→ Study text:
________

October 28, 2016
Cassandra Monitoring
Choice of Tool
New Relic
http://newrelic.com/plugins/3legs/113
Monitor Cassandra statistics using the 3legs plugin. Metrics include Read and Write latency (global and per host), Cache statistics, Pending compactions, flushes and more.
Datastax – OpsCenter
http://www.datastax.com/documentation/opscenter/4.1/pdf/opscuserguide41.pdf
DataStax OpsCenter is a visual management and monitoring solution for Apache Cassandra and DataStax Enterprise.
The DataStax agents are installed on the Real-time (Cassandra), Analytics (Hadoop), and Search (Solr) nodes. They use Java Management Extensions (JMX) to monitor and manage each node. Cassandra exposes a number of statistics and management operations through JMX. Using JMX, OpsCenter obtains metrics from a cluster and issues various node administration commands, such as flushing SSTables or doing a repair. It monitors a variety of metrics at the system and cassandra cluster level including performance and column family metrics.
JConsole
JConsole is a graphical monitoring tool to monitor Java Virtual Machine (JVM) and Java applications both on a local or remote machine.
JConsole uses underlying features of Java Virtual Machine to provide information on performance and resource consumption of applications running on the Java platform using Java Management Extensions (JMX) technology.
JConsole comes as part of Java Development Kit (JDK) and the graphical console can be started using “jconsole” command.
Nagios
http://exchange.nagios.org/components/com_mtree/attachment.php?link_id=3819&cf_id=24
For Cassandra, foll. metrics are monitored:
Storage Load – The amount of data stored on each Cassandra node
Pending Tasks – The number of basic task stages waiting to run
Active Tasks – The number of basic task stages currently running
Blocked Tasks – The number of basic task stages blocked from running
Pending Internal Tasks – The number of internal task stages waiting to run
Active Internal Tasks – The number of internal task stages currently running
And foll. JVM Metrics
Active JVM Threads
JVM Heap memory usage
JVM Non-Heap memory usage
Monitoring through Datastax OpsCenter
Installing OpsCenter Console 4.1
Configure /etc/yum.repos.d/datastax.repo
sudo yum install opscenter
service opscenterd start
Connect to the console using http://:8888 Add an existing Cassandra cluster from the Console, by clicking on “Add Cluster” and adding the IP of one of the Cassandra Cluster Nodes (JMX Port:7199, Thrift Port:9160)
All the nodes in the cluster are now identified.
/etc/opscenter/opscenterd.conf is the configuration file
Installing OpsCenter Agent
Add the DataStax Yum repository in the /etc/yum.repos.d/datastax.repo file
yum install datastax-agent
In address.yaml set stomp_interface to the IP address that OpsCenter is using.
echo "stomp_interface: 10.132.56.93"|tee -a /var/lib/datastax-agent/conf/address.yaml
If SSL communication is enabled in /etc/opscenter/opscenterd.conf , use SSL in address.yaml.
echo "use_ssl: 1" | sudo tee -a /var/lib/datastax-agent/conf/address.yaml
Start the DataStax agent.

________

→ How to complete this task:
Extend the Cassandra monitoring notes above, picking up right after the line "Start the DataStax agent."

→ Record extracts:
________

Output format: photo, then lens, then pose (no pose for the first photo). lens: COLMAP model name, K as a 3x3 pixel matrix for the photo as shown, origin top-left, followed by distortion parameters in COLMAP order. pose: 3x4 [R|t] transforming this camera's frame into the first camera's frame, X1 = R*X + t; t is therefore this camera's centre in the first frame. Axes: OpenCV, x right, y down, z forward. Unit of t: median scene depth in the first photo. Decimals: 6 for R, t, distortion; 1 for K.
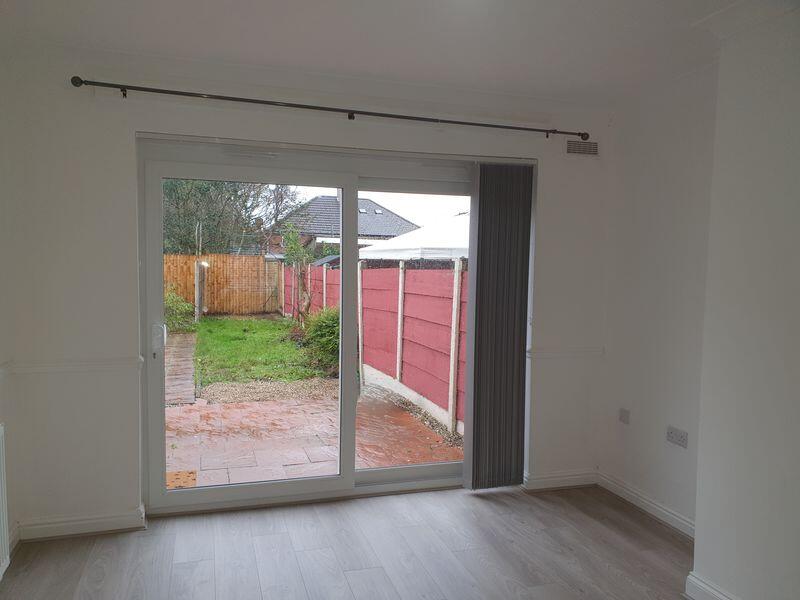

________

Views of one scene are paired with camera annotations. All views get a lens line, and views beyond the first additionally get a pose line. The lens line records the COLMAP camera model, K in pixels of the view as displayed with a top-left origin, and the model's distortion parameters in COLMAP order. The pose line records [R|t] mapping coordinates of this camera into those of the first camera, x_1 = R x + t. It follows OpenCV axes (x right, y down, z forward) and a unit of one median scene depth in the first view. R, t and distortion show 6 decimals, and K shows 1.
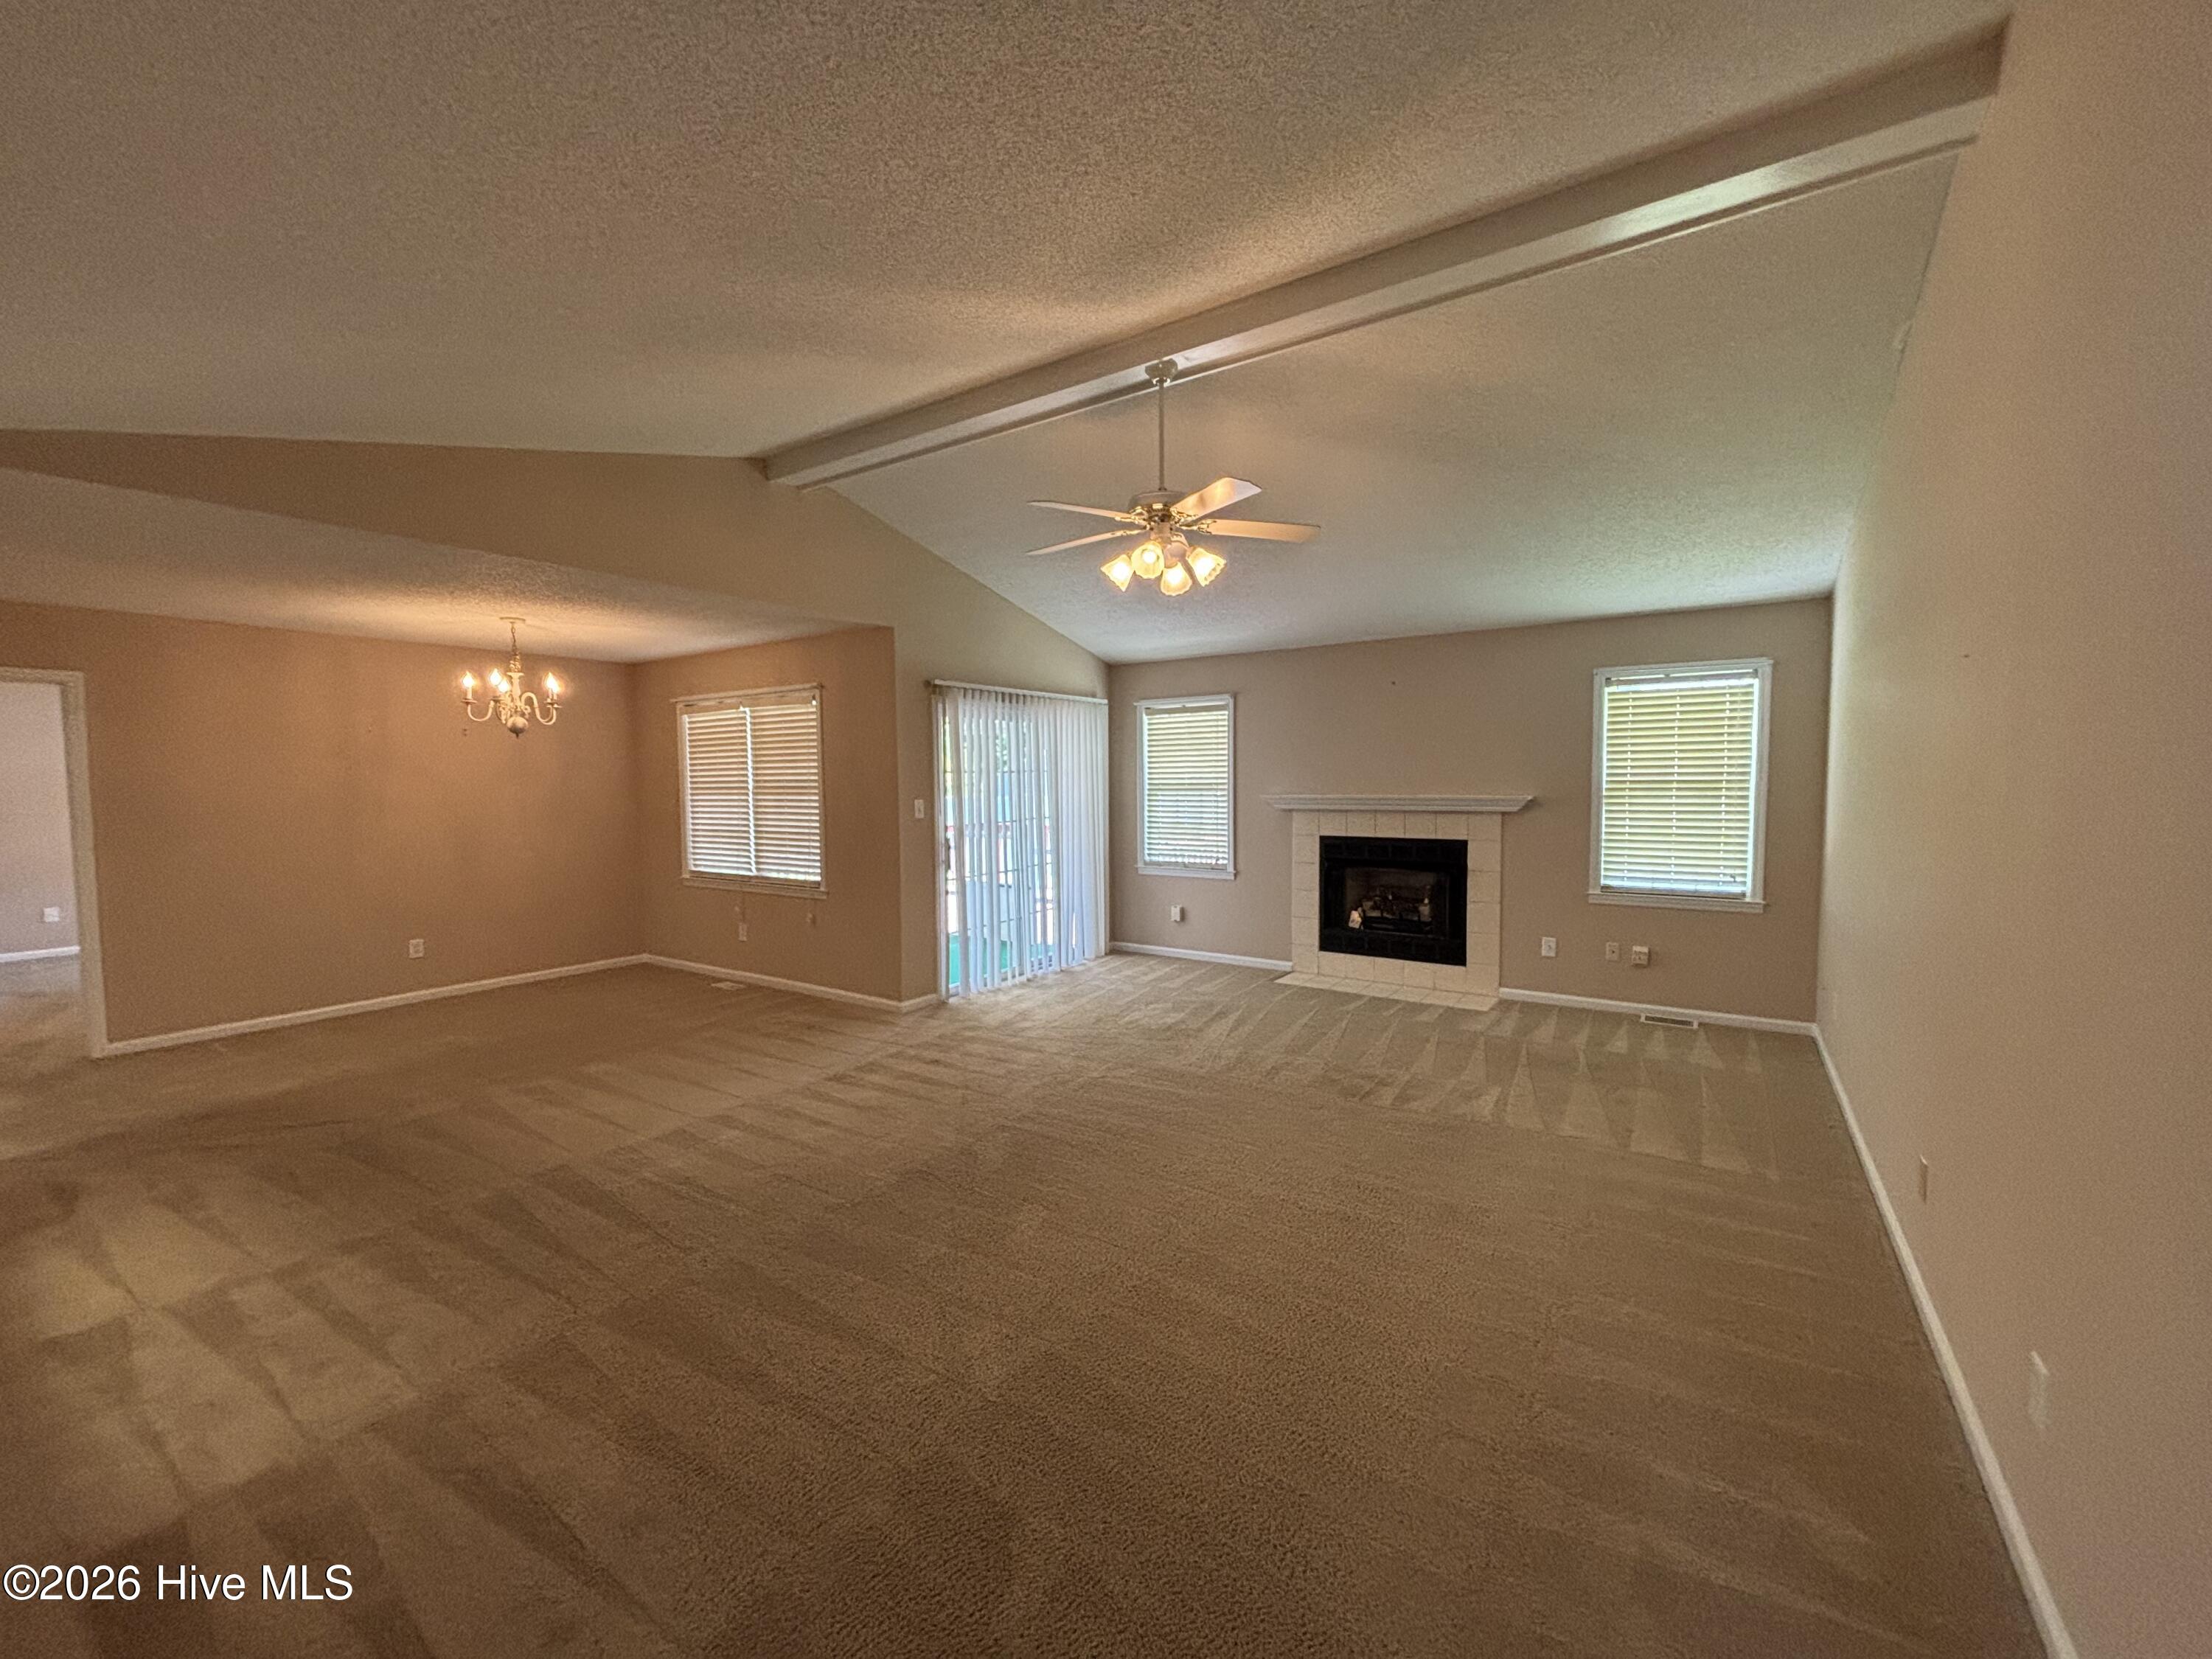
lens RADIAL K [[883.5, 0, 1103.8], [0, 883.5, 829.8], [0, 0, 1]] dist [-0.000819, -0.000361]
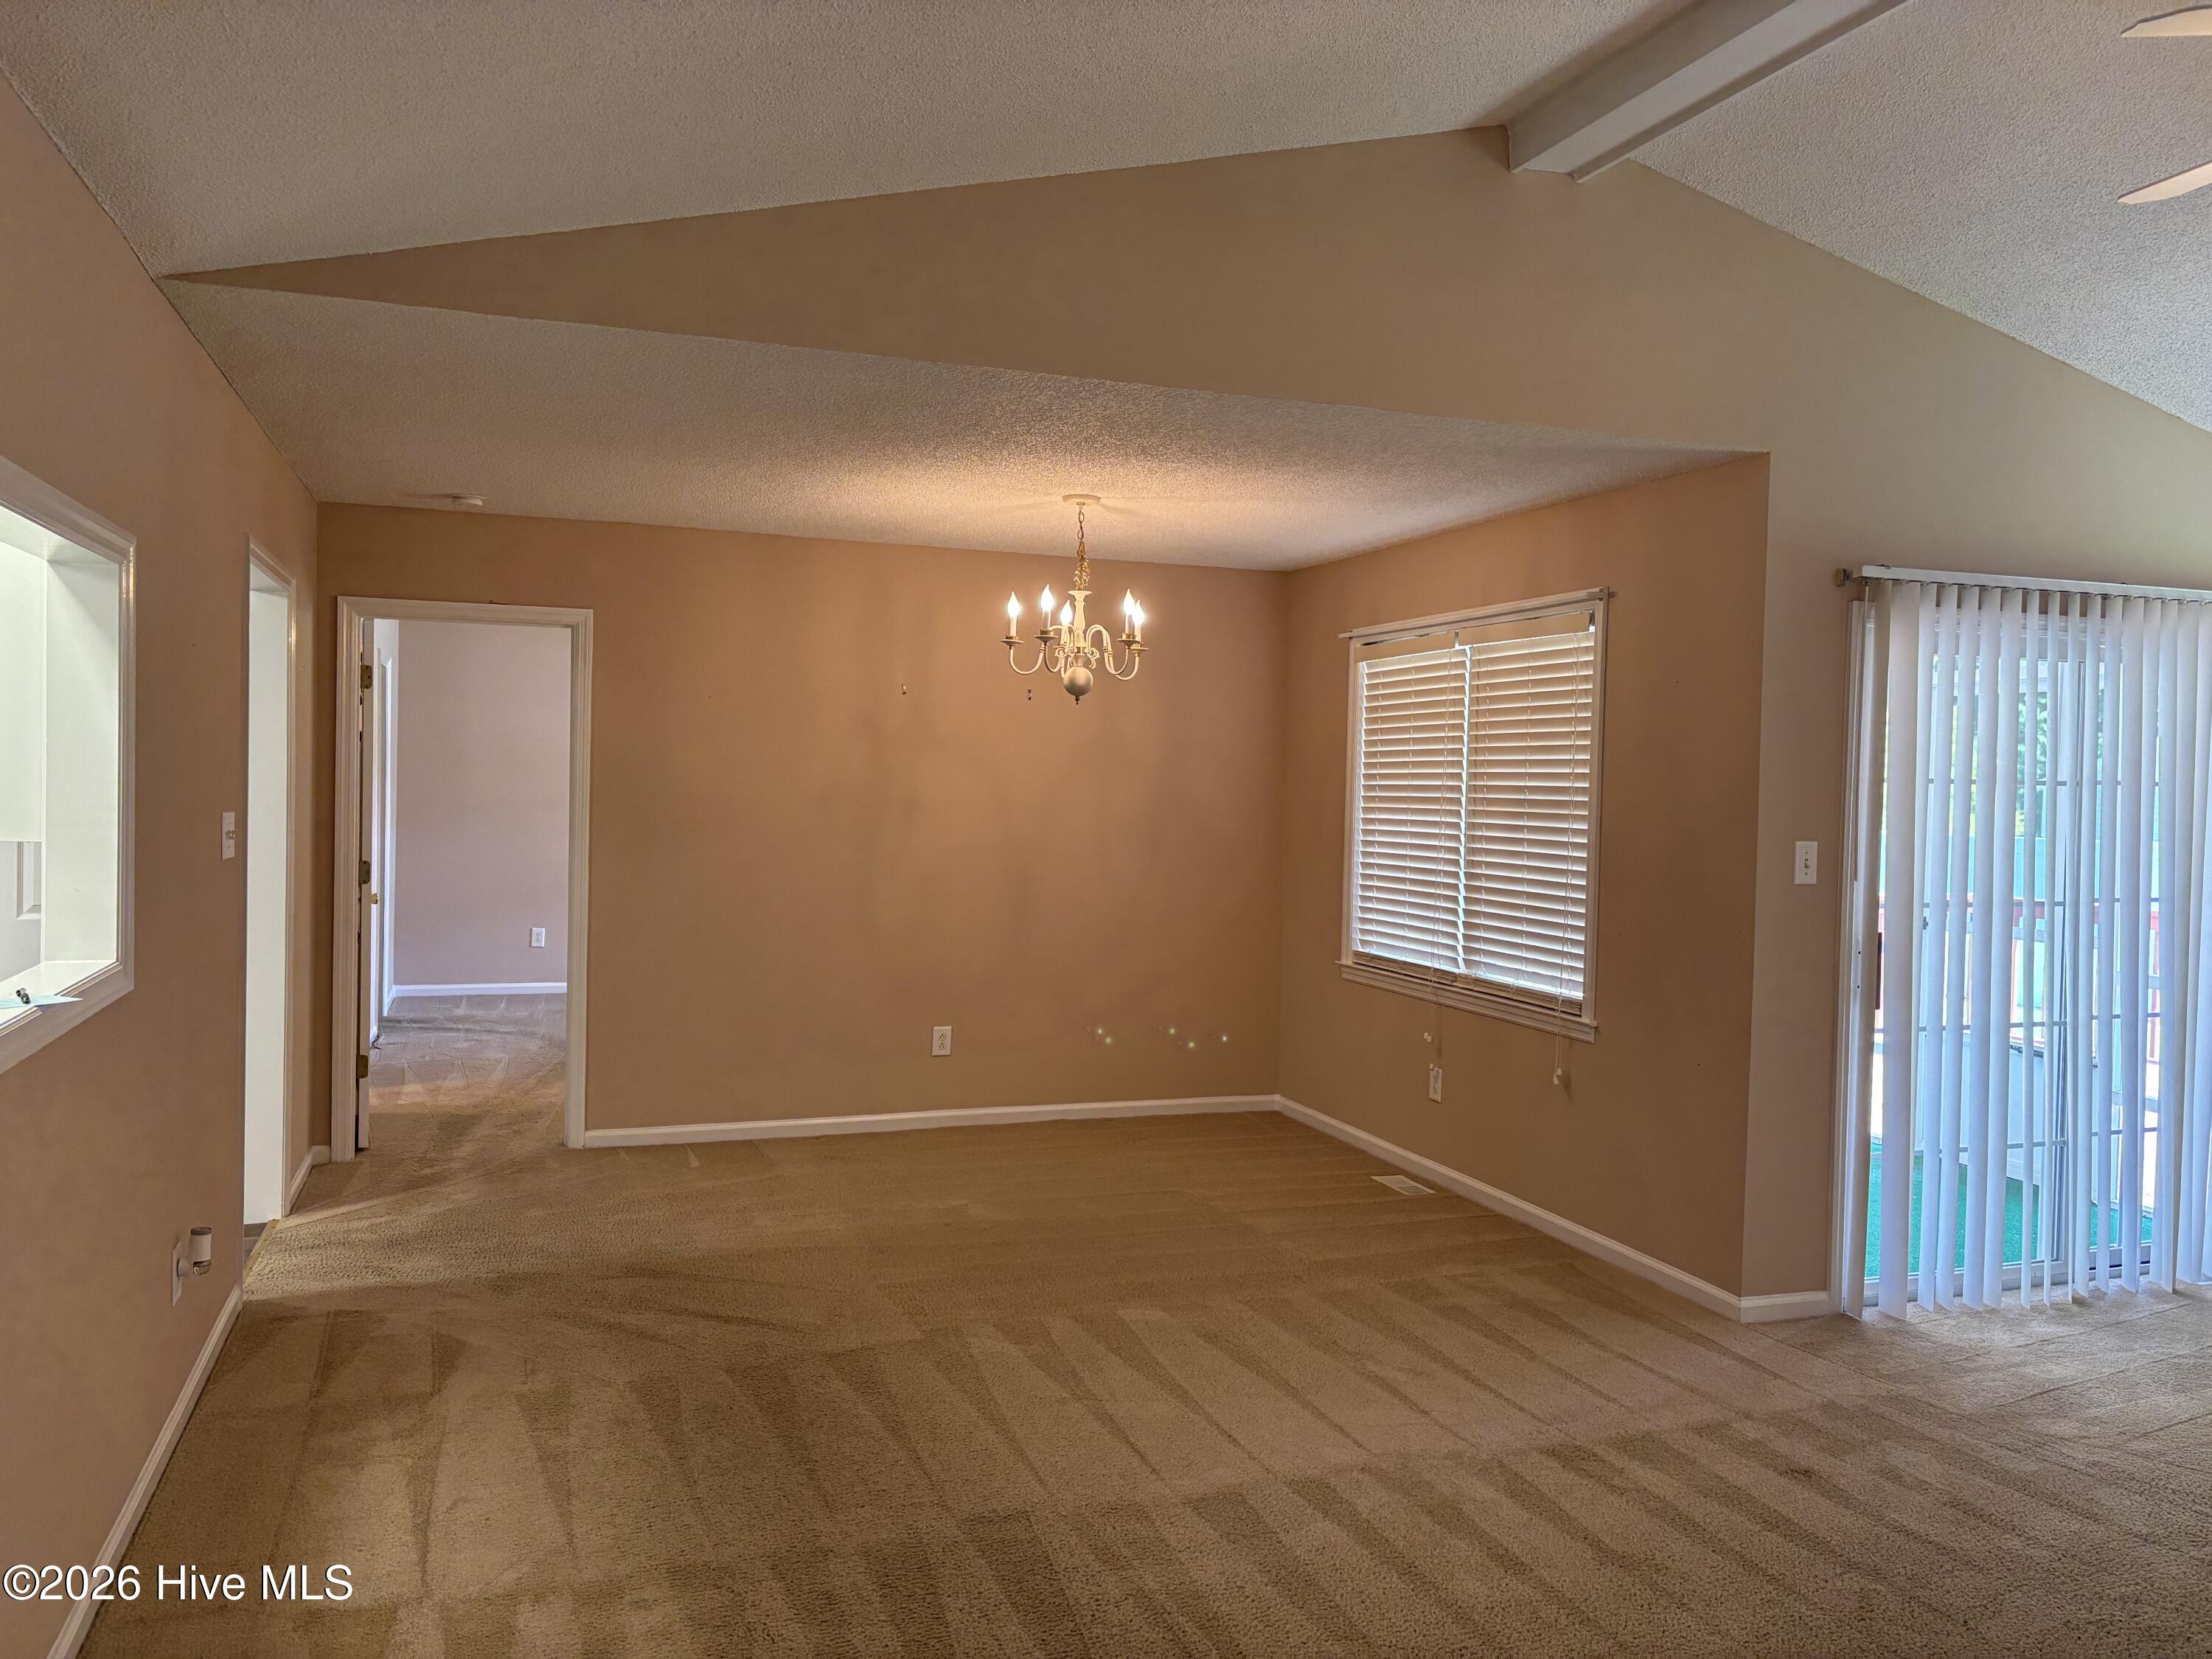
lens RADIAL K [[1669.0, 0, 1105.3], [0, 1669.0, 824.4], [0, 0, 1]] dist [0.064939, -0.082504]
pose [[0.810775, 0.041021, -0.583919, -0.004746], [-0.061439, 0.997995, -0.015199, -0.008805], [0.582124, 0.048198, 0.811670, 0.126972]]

________

→ Answer to the problem:
service datastax-agent start
Perform above step on each node in the cluster
Configuring Access
python /usr/share/opscenter/bin/set_passwd.py <username> admin
service opscenterd restart
Enabling HTTPS
vi /etc/opscenter/opscenterd.conf
and uncomment the ssl lines
Restart Opscenter daemon
Access console with https://:8443/opscenter/index.html
HA Setup for OpsCenter
Configure VIP and attach it to Primary Opscenter
On Standy Opscenter, copy all the necessary congfis.
On agent side, configure communication to VIP
#Metrics and Alerts Configuration
All configured alerts in the console are stored in OpsCenter Keyspace, in column family Settings, with rowkey global-cluster-alert-rules and each column will represent a metric alert
We need to identify the metrics and thresholds we want to monitor.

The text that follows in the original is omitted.